Romains's Martian observes everything with an innocent eye. Earth's landscape is scarred by "agglomerations" and "filaments" called cities and roads; its inhabitants "walk about in flexible, artificial envelopes called clothing." But soon he is dealing with the more interesting question of earth's society. "Morality," he writes, "seems to be a product--and a precarious one--of civilized life, and corresponds to no profound needs within the individual"; as for religion, its "prayers, rites and ceremonies suffice in the eyes of many, particularly women, to excuse other aspects of behavior." Man's accomplishments, he finds, suffer from their very perfection; in fact, man's basic fault seems to be his inability to leave well enough alone. Artists "seek novelty by gradually turning away from perfection." Art, music, literature and architecture are diminished by "introducing numerous elements which the concern for perfection had either eliminated or condemned during the course of time." Philosophy, jealous of the progress of science, tries to "acquire something of science's prestige by dissimulating the meaninglessness of its task behind an incomprehensible jargon."

Systematically, Romains's extraterrestrial observer examines each of man's achievements and judges each a sad reminder of its better past.

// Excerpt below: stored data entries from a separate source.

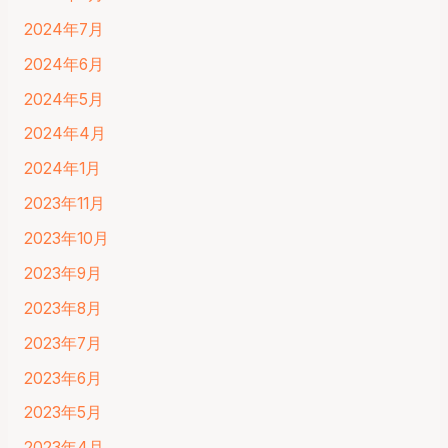
2024年7月
2024年6月
2024年5月
2024年4月
2024年1月
2023年11月
2023年10月
2023年9月
2023年8月
2023年7月
2023年6月
2023年5月
2023年4月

But inescapably, a question arises: How can this Martian be so filled with nostalgia for a world he never knew? It is then that the mask falls away--it is not a book of discovery, but a book of reminiscence. Romains, an old man (now 76), has written an old man's book, and in the end, he offers a warning drawn from the only lesson Men of Good Will taught: there is one art man has never perfected, and that is the art of getting along with other men. Unless he masters it, Romains concludes, his very genius will lead him to catastrophe.